In the meanwhile, Hill said the first release of the platforms should be available to the project partners in a year’s time, and to the public about 18 months after that. This public access is part of the project's commitment to an open dialog, especially when it comes to ethical issues. There are discussions to be had on how, when we better understand the brain, we should use that knowledge. Hill told me it could be of great benefit to fields like education, where knowing more about how someone’s brain works could help you teach them more effectively.

“On the other hand," he admitted, "that could be used to discriminate."
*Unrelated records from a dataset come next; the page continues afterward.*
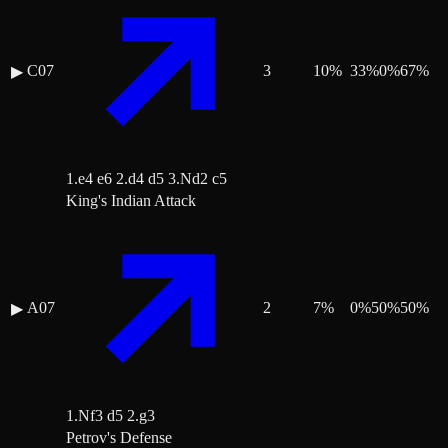
C07
3
10
%
33
%
0
%
67
%
▶
1.e4 e6 2.d4 d5 3.Nd2 c5
King's Indian Attack
A07
2
7
%
0
%
50
%
50
%
▶
1.Nf3 d5 2.g3
Petrov's Defense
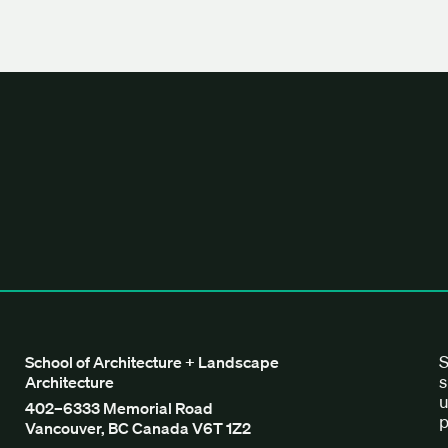
tecture + Landscape Architecture
S
School of Architecture + Landscape
s
Architecture
u
402–6333 Memorial Road
p
Vancouver, BC Canada V6T 1Z2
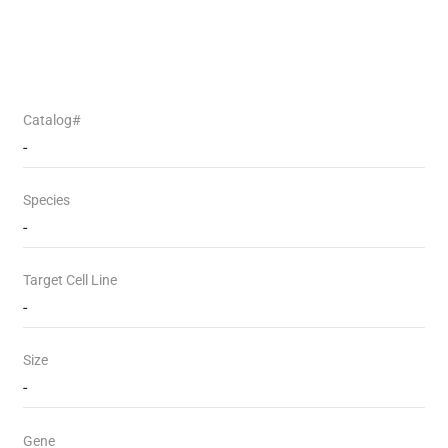
Catalog#
-
Species
-
Target Cell Line
-
Size
-
Gene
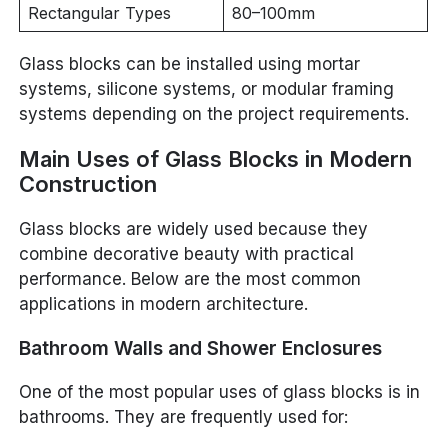
Rectangular Types
80–100mm
Glass blocks can be installed using mortar
systems, silicone systems, or modular framing
systems depending on the project requirements.
Main Uses of Glass Blocks in Modern
Construction
Glass blocks are widely used because they
combine decorative beauty with practical
performance. Below are the most common
applications in modern architecture.
Bathroom Walls and Shower Enclosures
One of the most popular uses of glass blocks is in
bathrooms. They are frequently used for:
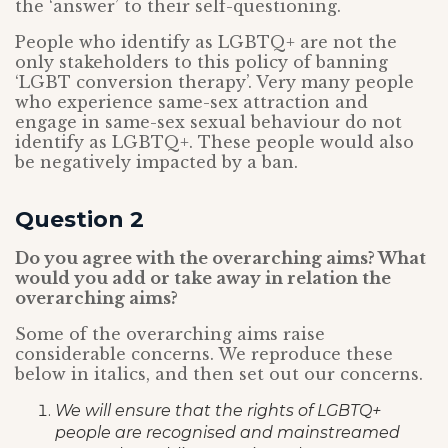
the ‘answer’ to their self-questioning.
People who identify as LGBTQ+ are not the
only stakeholders to this policy of banning
‘LGBT conversion therapy’. Very many people
who experience same-sex attraction and
engage in same-sex sexual behaviour do not
identify as LGBTQ+. These people would also
be negatively impacted by a ban.
Question 2
Do you agree with the overarching aims? What
would you add or take away in relation the
overarching aims?
Some of the overarching aims raise
considerable concerns. We reproduce these
below in italics, and then set out our concerns.
We will ensure that the rights of LGBTQ+
people are recognised and mainstreamed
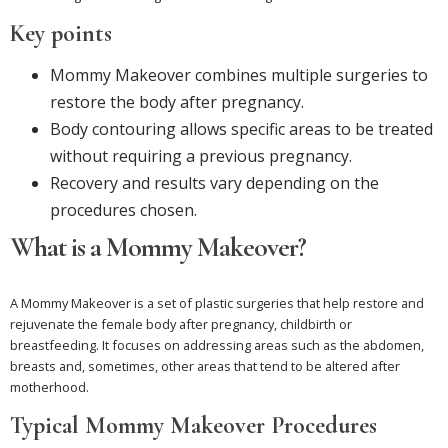
Key points
Mommy Makeover combines multiple surgeries to
restore the body after pregnancy.
Body contouring allows specific areas to be treated
without requiring a previous pregnancy.
Recovery and results vary depending on the
procedures chosen.
What is a Mommy Makeover?
A Mommy Makeover is a set of plastic surgeries that help restore and
rejuvenate the female body after pregnancy, childbirth or
breastfeeding. It focuses on addressing areas such as the abdomen,
breasts and, sometimes, other areas that tend to be altered after
motherhood.
Typical Mommy Makeover Procedures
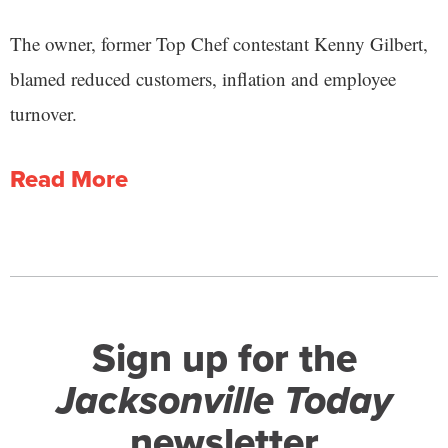
The owner, former Top Chef contestant Kenny Gilbert,
blamed reduced customers, inflation and employee
turnover.
Read More
Sign up for the
Jacksonville Today
newsletter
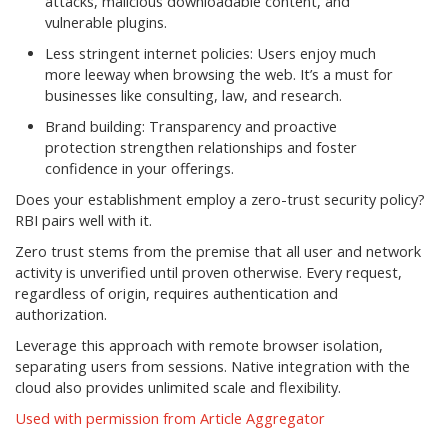
attacks, malicious downloadable content, and
vulnerable plugins.
Less stringent internet policies: Users enjoy much
more leeway when browsing the web. It’s a must for
businesses like consulting, law, and research.
Brand building: Transparency and proactive
protection strengthen relationships and foster
confidence in your offerings.
Does your establishment employ a zero-trust security policy?
RBI pairs well with it.
Zero trust stems from the premise that all user and network
activity is unverified until proven otherwise. Every request,
regardless of origin, requires authentication and
authorization.
Leverage this approach with remote browser isolation,
separating users from sessions. Native integration with the
cloud also provides unlimited scale and flexibility.
Used with permission from Article Aggregator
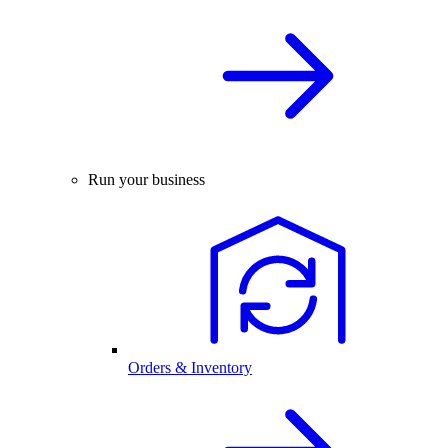
Run your business
Orders & Inventory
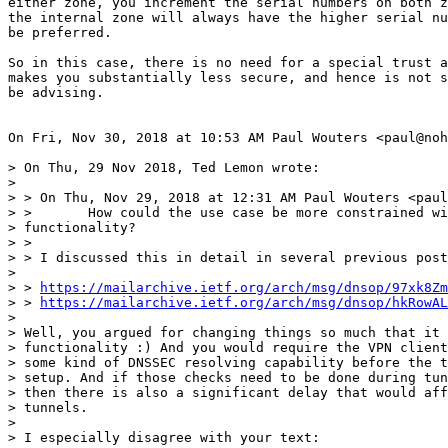
either zone, you increment the serial numbers on both z
the internal zone will always have the higher serial nu
be preferred.

So in this case, there is no need for a special trust a
makes you substantially less secure, and hence is not s
be advising.

On Fri, Nov 30, 2018 at 10:53 AM Paul Wouters <paul@noh
> On Thu, 29 Nov 2018, Ted Lemon wrote:

>

> > On Thu, Nov 29, 2018 at 12:31 AM Paul Wouters <paul
> >       How could the use case be more constrained wi
> functionality?

> >

> > I discussed this in detail in several previous post
>

> > 
https://mailarchive.ietf.org/arch/msg/dnsop/97xk8Zm
> > 
https://mailarchive.ietf.org/arch/msg/dnsop/hkRowAL
>

> Well, you argued for changing things so much that it 
> functionality :) And you would require the VPN client
> some kind of DNSSEC resolving capability before the t
> setup. And if those checks need to be done during tun
> then there is also a significant delay that would aff
> tunnels.

>

> I especially disagree with your text:
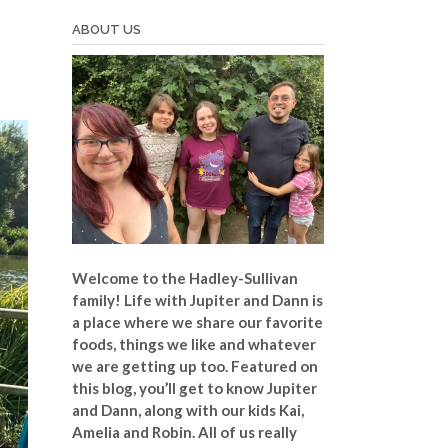
ABOUT US
Welcome to the Hadley-Sullivan
family!
Life with Jupiter and Dann is
a place where we share our favorite
foods, things we like and whatever
we are getting up too. Featured on
this blog, you’ll get to know Jupiter
and Dann, along with our kids Kai,
Amelia and Robin. All of us really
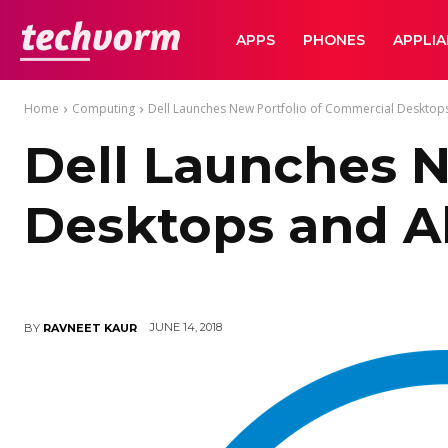
TechVorm
APPS
PHONES
APPLI
Home
Computing
Dell Launches New Portfolio of Commercial Desktops 
Dell Launches N
Desktops and Al
JUNE 14, 2018
BY
RAVNEET KAUR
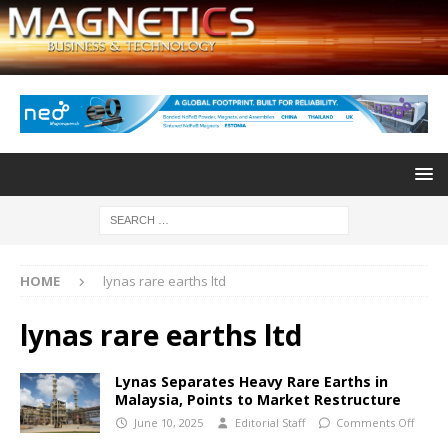
HOME
lynas rare earths ltd
lynas rare earths ltd
Lynas Separates Heavy Rare Earths in
Malaysia, Points to Market Restructure
June 10, 2025
Editorial Staff
Comments Off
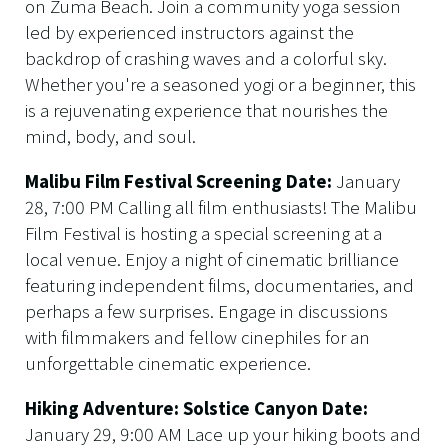
on Zuma Beach. Join a community yoga session
led by experienced instructors against the
backdrop of crashing waves and a colorful sky.
Whether you're a seasoned yogi or a beginner, this
is a rejuvenating experience that nourishes the
mind, body, and soul.
Malibu Film Festival Screening Date:
January
28, 7:00 PM Calling all film enthusiasts! The Malibu
Film Festival is hosting a special screening at a
local venue. Enjoy a night of cinematic brilliance
featuring independent films, documentaries, and
perhaps a few surprises. Engage in discussions
with filmmakers and fellow cinephiles for an
unforgettable cinematic experience.
Hiking Adventure: Solstice Canyon Date:
January 29, 9:00 AM Lace up your hiking boots and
Another clear application of this knowledge is to improve computing. The brain is an incredibly low-energy, high-power computer, and researchers have already started trying to emulate it in hardware. Hill said he's had to address people's miconceptions that they're developing some sort of brain replacement for robots.

“We’re hoping to learn principles that may be very useful in developing brain-like functions," he said. "But our central goal is not about developing intelligent machines. It’s really about understanding the brain."